Numerous accounting tools have been developed for specific sectors with significant differences in terms of system boundaries and granularity. System boundary definition may lead to truncations that could impact economic viability when using different carbon credit markets. A top-down approach is often used, but it limits considerations related to the impact of local factors and understanding the link with specific technological characteristics. This leads to significant uncertainty in the long-term overall forecasting and identification of major technological gaps. This truncation often leads to significant errors [10] and increases uncertainty in the overall long-term forecasting and identification of key technology gaps. As such, there is a need to develop a GHG forecasting framework validated through case studies. The choice of case studies is critical when developing and validating any GHG accounting methodology. The case study should be well defined and specific but easily reproduced elsewhere for potential deployment.
According to the CISCO global index report, Wi-Fi represents around half of data traffic. With increasing mobile data demand, Wi-Fi hotspot use is expected to grow fourfold from 2018 to 2023 [11]. Globally, there will be nearly 628 million public Wi-Fi hotspots by 2023, up from 169 million hotspots in 2018 [12]. Green energy sources powering Wi-Fi access points are thus critical. Recent publications demonstrated the potential of solar energy as the main energy source to power satellite internet access points [13] and base stations [14,15]. To the best of our knowledge, there is no peer-reviewed publication on the optimization of community solar Wi-Fi systems, including detailed GHG estimation. Developing countries are seeing an explosion in the use of wireless networks [16], often powered by fossil sources. Like most African countries, Algeria has seen an increase in cell phone usage by 18% from 2012 to 2020 [17]. With more than 1.5 million students over 106 university campuses, students often rely on free Wi-Fi networks to access the internet. The majority of these students have limited internet access at home. The cost structure of a wireless network subscription is often prohibitive. Local authorities are trying to provide free access, albeit with limited strategies for deploying sustainable solutions. In particular, with the dominance of fossil electricity and the abundance of solar energy, photovoltaic-powered wireless networks could provide sustainable deployment of Wi-Fi in most university campuses and other communities.

DATA ROWS:
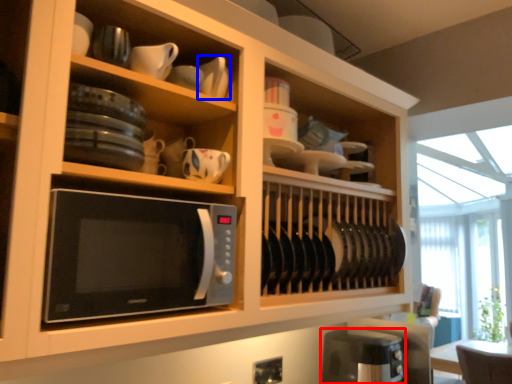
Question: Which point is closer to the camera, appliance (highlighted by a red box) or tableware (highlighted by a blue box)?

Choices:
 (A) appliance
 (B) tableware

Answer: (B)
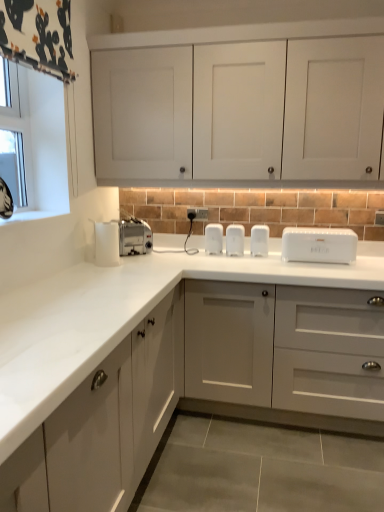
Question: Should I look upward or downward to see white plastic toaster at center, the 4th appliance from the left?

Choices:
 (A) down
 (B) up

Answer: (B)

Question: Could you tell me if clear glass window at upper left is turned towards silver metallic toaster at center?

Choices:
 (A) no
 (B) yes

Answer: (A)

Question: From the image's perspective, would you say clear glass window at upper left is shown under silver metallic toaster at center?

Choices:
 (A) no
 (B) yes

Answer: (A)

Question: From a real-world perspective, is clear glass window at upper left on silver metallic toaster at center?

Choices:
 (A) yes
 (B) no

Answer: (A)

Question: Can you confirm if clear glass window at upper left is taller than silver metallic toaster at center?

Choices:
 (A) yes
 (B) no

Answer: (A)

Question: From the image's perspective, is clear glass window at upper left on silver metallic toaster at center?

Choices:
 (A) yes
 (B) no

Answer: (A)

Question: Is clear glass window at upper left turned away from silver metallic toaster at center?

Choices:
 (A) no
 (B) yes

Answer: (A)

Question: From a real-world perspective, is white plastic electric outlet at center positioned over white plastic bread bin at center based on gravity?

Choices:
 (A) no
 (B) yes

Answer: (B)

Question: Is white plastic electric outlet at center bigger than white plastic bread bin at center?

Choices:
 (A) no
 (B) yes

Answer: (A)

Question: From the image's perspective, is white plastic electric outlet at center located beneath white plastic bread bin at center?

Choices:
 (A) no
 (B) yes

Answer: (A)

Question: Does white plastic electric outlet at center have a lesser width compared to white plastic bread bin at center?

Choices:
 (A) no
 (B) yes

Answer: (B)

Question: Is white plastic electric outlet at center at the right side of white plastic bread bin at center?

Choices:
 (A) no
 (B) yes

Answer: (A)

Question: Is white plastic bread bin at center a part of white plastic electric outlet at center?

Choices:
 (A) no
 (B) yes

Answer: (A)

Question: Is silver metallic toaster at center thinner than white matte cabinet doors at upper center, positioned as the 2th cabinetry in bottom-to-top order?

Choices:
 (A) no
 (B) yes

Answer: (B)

...

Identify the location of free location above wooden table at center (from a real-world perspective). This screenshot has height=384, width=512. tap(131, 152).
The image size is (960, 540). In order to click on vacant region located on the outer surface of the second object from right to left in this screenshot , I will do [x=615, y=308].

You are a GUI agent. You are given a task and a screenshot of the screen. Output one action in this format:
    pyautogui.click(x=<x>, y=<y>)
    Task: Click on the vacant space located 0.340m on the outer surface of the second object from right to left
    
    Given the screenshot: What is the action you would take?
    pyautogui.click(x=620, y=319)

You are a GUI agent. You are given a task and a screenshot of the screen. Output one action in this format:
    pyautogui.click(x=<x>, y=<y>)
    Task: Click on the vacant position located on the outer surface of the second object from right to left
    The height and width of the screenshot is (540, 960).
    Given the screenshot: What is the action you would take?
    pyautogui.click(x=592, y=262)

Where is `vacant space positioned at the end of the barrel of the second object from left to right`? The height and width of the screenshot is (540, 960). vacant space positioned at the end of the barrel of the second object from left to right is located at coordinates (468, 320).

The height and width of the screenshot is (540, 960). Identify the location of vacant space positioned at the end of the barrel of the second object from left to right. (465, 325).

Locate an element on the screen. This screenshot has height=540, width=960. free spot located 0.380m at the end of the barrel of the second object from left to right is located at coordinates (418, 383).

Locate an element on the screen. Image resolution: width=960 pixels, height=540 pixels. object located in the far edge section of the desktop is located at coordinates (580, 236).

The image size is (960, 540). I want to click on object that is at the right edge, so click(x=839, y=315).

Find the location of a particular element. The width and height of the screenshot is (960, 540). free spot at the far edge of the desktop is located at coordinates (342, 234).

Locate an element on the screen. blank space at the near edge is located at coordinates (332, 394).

TASKS:
• A. Rewrite the part of the records that opens with the line containing "Locate an element on the screen. Image" and closes with the line containing "Locate an element on the screen. blank", changing "desktop" to "tabletop" and leaving everything else as it is.
• B. Extend the passage on greenhouse gas accounting and solar-powered Wi-Fi by continuing it after its final sentence.
The text and the records have no connection to each other.

TASK-BY-TASK ANSWERS:
• A.
Locate an element on the screen. Image resolution: width=960 pixels, height=540 pixels. object located in the far edge section of the tabletop is located at coordinates (580, 236).

The image size is (960, 540). I want to click on object that is at the right edge, so click(x=839, y=315).

Find the location of a particular element. The width and height of the screenshot is (960, 540). free spot at the far edge of the tabletop is located at coordinates (342, 234).

Locate an element on the screen. blank space at the near edge is located at coordinates (332, 394).

• B.
In this paper, we will describe a new bottom-up GHG calculation framework to account for the deployment of community-based Wi-Fi-powered solar energy. This framework also includes a methodology to estimate energy consumption as a function of the number of Wi-Fi access points using newly developed MATLAB code. We will use a specific case study related to a university campus to assess the GHG reduction mitigation impact if the proposed solar Wi-Fi solution is deployed at the country scale.

2. Materials and Methods

The proposed methodology summarized in Figure 1 includes 5 key steps. Key outputs for each step are also indicated. Details of each tool are described in more detail in this section.

2.1. System Boundary: Case Study

A bottom-up approach is used to assess the potential GHG impact for deploying solar-powered Wi-Fi on university campuses. To develop this methodology, we considered a practical case study. Standalone Wi-Fi (Figure 2) was sized and built at the National High School of Technology (École National Supérieur de Technologie (ENST)) campus near Algiers (Algeria). Mini-solar modules were installed along the Wi-Fi post. This design provides more flexibility to satisfy variable energy demand.
In this case study, we modeled the signal coverage and energy requirements to cover the whole ENST campus using Wi-Fi technology based on a standalone Wi-Fi-powered post. Each Wi-Fi post will be referred to as a base station (BS) in this paper. Each element of the network is analyzed to estimate the energy consumption of the network. Next, the carbon footprint of electricity consumption has been estimated when using two sources of electricity: fossil energy (baseline) and solar energy. This will help estimate the potential GHG mitigation through the wider deployment of solar-powered Wi-Fi stations.
The sizing and planning of wireless networks are very critical steps. The overall electricity consumption is estimated for the different design scenarios. The resources (bandwidth, frequency, equipment) required to satisfy all potential subscribers within the campus will be first estimated. Solutions to overcoming potential technical constraints during deployment are also provided. Dimensioning a Wi-Fi network is based on two main criteria: coverage and capacity. For this purpose, we developed a user interface using MATLAB, and we optimized this network using the ATOLL telecommunications network simulator. Once we completed system dimensioning, energy consumption was thus estimated, allowing quantification of the carbon footprints.

2.2. Wi-Fi Network Design

In order to design the Wi-Fi network with a graphical interface, we developed a MATLAB code using the Graphical User Interface Development Environment (GUIDE) function, which is based on different graphical objects (functions “handles”, “properties of the objects”, “callbacks”). Below, the key equations used to develop the MATLAB code are described.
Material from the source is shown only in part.